Directions
The required output is the stretch from the line containing "input[AWIDTH-1:0] addr0;" through the line containing "reg [31:0] c=32'h00000000;" in the records below, unaltered and with no pictures.

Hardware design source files
§
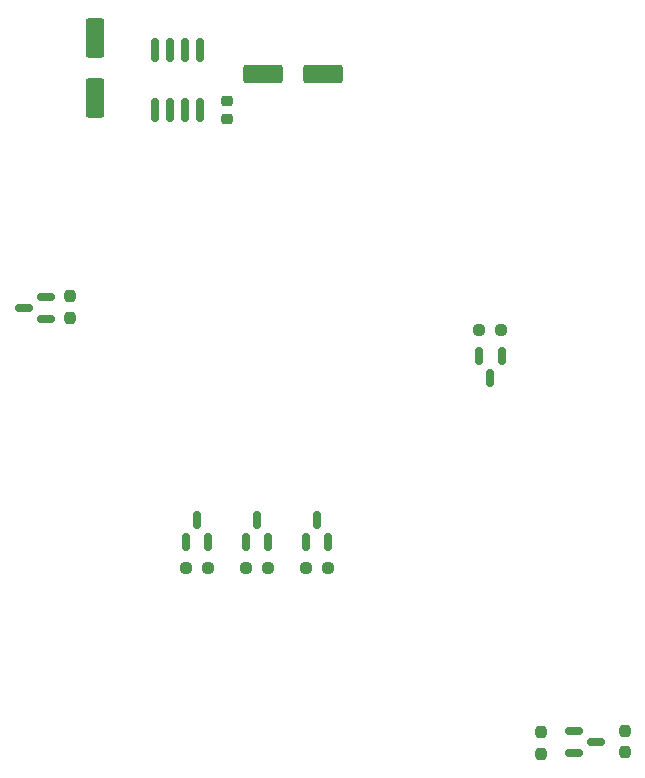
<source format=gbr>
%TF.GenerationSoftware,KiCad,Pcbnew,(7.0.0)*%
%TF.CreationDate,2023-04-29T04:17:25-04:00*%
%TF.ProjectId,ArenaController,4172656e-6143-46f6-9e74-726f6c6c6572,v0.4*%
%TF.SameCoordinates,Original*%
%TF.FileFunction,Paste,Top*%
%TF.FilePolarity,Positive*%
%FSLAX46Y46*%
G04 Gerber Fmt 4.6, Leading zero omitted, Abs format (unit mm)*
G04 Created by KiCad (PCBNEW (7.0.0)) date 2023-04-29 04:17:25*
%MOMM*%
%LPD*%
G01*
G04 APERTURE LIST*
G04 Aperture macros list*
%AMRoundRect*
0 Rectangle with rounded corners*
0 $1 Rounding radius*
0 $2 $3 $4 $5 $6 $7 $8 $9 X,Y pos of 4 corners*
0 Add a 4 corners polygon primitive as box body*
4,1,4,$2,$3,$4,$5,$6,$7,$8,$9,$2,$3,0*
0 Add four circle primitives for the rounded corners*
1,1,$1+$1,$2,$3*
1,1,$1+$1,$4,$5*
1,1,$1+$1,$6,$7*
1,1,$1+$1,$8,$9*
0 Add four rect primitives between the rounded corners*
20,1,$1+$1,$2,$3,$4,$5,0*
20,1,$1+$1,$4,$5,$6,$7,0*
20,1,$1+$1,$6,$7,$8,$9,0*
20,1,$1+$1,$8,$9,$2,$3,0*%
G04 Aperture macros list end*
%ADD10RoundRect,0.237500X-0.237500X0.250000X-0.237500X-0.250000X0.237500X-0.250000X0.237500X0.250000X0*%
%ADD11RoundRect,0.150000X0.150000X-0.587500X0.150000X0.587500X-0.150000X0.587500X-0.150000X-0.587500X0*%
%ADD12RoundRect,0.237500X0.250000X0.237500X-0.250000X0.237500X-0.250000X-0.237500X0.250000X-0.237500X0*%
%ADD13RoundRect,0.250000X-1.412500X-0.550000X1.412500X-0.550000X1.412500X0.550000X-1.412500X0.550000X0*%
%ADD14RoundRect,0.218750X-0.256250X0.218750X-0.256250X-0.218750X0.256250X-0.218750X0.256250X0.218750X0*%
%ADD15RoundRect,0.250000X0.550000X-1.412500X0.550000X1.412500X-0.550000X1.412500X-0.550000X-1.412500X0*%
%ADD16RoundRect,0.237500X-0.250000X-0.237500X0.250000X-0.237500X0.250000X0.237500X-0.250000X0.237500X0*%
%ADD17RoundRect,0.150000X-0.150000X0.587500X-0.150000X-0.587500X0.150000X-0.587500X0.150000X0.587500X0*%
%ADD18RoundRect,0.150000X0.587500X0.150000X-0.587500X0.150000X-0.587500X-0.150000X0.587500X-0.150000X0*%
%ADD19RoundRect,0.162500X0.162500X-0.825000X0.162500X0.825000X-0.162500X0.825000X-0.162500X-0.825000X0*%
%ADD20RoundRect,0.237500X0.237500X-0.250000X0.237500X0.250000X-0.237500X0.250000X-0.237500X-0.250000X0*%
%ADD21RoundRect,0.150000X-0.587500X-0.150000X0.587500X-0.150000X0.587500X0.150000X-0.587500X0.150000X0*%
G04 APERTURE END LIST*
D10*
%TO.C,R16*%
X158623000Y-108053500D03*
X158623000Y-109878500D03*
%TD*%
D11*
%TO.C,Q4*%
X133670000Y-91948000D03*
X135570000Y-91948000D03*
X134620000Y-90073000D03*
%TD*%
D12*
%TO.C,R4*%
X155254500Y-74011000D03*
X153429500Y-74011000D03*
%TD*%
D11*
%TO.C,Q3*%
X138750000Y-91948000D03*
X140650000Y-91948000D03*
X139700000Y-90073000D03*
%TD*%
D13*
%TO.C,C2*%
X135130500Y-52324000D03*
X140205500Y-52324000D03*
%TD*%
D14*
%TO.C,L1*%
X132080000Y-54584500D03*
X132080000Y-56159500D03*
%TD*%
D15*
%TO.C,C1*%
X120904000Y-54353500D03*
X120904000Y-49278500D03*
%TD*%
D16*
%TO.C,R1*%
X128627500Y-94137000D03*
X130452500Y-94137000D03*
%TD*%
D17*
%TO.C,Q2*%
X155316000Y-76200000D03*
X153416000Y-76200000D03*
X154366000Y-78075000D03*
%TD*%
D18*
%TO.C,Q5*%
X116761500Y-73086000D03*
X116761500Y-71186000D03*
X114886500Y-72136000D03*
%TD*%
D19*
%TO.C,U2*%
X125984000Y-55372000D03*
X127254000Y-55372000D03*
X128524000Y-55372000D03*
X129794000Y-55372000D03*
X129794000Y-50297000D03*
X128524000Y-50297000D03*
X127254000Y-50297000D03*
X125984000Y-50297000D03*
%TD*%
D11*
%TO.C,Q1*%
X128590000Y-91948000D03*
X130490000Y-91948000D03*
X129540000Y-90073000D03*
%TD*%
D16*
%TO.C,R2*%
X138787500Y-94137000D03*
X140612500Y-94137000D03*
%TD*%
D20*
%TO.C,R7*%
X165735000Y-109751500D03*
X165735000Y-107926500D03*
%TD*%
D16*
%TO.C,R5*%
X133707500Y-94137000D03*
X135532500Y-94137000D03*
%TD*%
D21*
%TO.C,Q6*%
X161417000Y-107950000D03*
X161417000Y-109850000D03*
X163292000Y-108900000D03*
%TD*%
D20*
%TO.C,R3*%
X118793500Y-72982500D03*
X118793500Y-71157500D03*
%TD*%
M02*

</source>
§
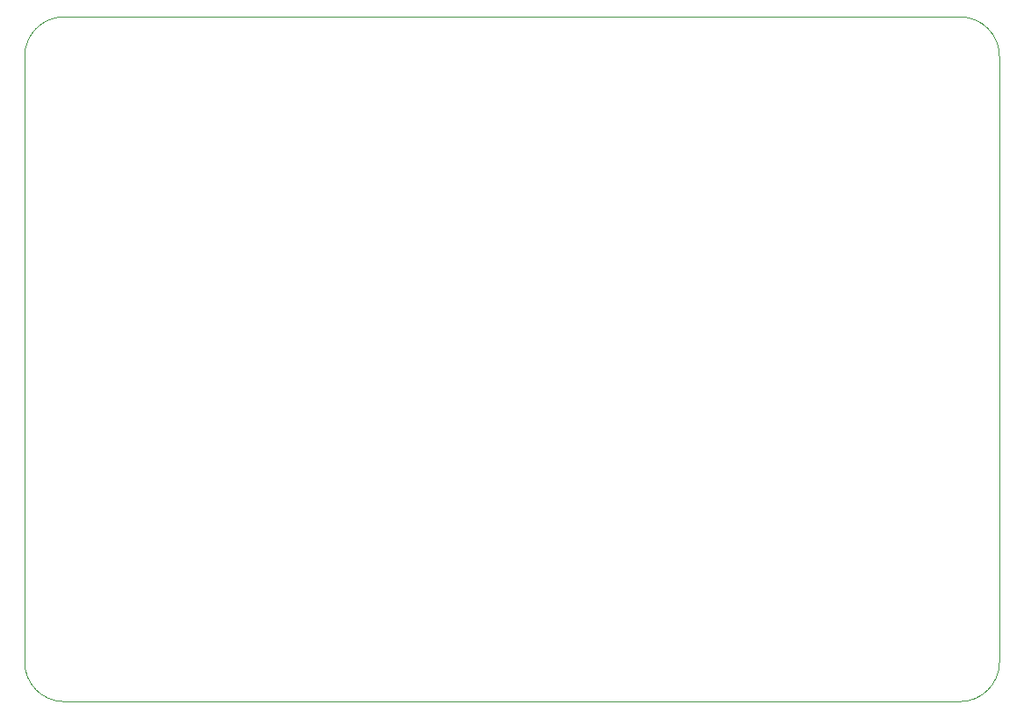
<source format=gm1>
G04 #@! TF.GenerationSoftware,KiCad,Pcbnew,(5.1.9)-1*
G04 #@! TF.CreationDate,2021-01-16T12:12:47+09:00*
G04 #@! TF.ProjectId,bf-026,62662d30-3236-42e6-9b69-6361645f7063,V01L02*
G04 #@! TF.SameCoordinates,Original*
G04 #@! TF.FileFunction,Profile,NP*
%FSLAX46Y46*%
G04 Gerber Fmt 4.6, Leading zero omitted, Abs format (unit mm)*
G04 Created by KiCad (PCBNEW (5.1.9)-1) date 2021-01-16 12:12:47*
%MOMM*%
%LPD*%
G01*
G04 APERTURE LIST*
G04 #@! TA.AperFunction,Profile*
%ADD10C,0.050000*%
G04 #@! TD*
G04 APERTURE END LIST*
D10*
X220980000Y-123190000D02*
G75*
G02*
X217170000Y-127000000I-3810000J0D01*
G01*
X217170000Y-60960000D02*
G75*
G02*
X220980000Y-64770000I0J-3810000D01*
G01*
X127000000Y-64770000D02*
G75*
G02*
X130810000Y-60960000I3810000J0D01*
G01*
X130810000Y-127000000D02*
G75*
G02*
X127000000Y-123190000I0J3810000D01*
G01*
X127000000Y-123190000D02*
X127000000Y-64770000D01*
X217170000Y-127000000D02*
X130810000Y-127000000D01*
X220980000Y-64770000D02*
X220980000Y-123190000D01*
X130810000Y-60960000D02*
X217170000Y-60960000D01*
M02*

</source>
§
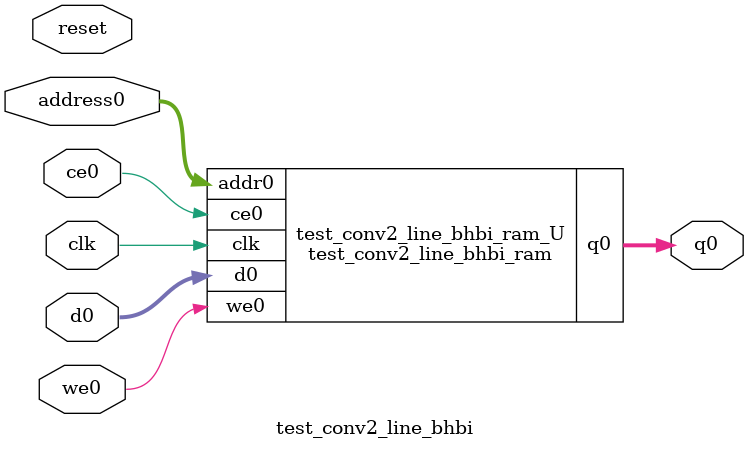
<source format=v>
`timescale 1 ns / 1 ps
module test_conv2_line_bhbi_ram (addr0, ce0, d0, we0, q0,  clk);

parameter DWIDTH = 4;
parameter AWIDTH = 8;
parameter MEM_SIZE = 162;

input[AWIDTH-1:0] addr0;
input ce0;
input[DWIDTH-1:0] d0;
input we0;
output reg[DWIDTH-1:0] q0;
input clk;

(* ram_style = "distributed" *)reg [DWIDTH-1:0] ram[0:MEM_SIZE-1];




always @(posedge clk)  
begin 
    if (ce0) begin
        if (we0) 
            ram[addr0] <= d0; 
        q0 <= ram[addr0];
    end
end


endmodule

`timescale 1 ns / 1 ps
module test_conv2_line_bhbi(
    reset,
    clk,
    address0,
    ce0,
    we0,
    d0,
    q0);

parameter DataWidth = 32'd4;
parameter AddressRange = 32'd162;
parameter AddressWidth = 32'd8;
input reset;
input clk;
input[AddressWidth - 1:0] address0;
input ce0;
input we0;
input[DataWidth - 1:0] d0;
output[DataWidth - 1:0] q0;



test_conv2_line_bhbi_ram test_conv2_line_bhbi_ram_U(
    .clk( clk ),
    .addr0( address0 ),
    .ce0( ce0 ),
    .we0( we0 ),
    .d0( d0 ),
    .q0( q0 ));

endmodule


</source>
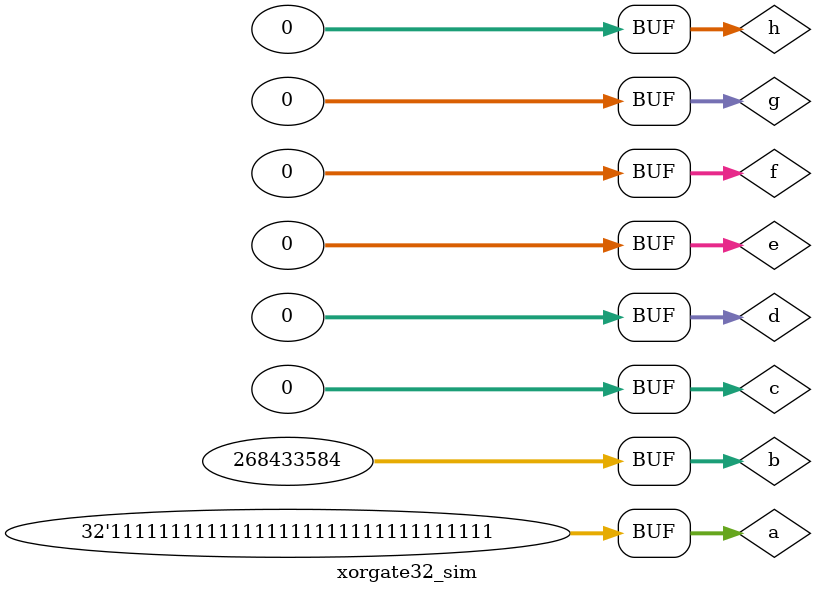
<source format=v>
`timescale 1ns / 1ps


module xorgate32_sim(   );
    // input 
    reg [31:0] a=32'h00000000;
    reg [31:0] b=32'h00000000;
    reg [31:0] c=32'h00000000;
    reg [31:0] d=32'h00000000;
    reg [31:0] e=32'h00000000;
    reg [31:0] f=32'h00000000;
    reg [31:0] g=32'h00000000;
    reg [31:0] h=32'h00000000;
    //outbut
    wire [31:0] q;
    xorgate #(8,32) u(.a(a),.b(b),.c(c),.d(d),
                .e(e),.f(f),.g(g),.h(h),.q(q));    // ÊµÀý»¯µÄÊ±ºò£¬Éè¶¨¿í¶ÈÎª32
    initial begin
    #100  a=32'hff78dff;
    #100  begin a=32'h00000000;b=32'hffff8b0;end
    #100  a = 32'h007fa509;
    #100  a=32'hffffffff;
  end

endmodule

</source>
§
Response box
input[AWIDTH-1:0] addr0;
input ce0;
input[DWIDTH-1:0] d0;
input we0;
output reg[DWIDTH-1:0] q0;
input clk;

(* ram_style = "distributed" *)reg [DWIDTH-1:0] ram[0:MEM_SIZE-1];




always @(posedge clk)  
begin 
    if (ce0) begin
        if (we0) 
            ram[addr0] <= d0; 
        q0 <= ram[addr0];
    end
end


endmodule

`timescale 1 ns / 1 ps
module test_conv2_line_bhbi(
    reset,
    clk,
    address0,
    ce0,
    we0,
    d0,
    q0);

parameter DataWidth = 32'd4;
parameter AddressRange = 32'd162;
parameter AddressWidth = 32'd8;
input reset;
input clk;
input[AddressWidth - 1:0] address0;
input ce0;
input we0;
input[DataWidth - 1:0] d0;
output[DataWidth - 1:0] q0;



test_conv2_line_bhbi_ram test_conv2_line_bhbi_ram_U(
    .clk( clk ),
    .addr0( address0 ),
    .ce0( ce0 ),
    .we0( we0 ),
    .d0( d0 ),
    .q0( q0 ));

endmodule


</source>
<source format=v>
`timescale 1ns / 1ps


module xorgate32_sim(   );
    // input 
    reg [31:0] a=32'h00000000;
    reg [31:0] b=32'h00000000;
    reg [31:0] c=32'h00000000;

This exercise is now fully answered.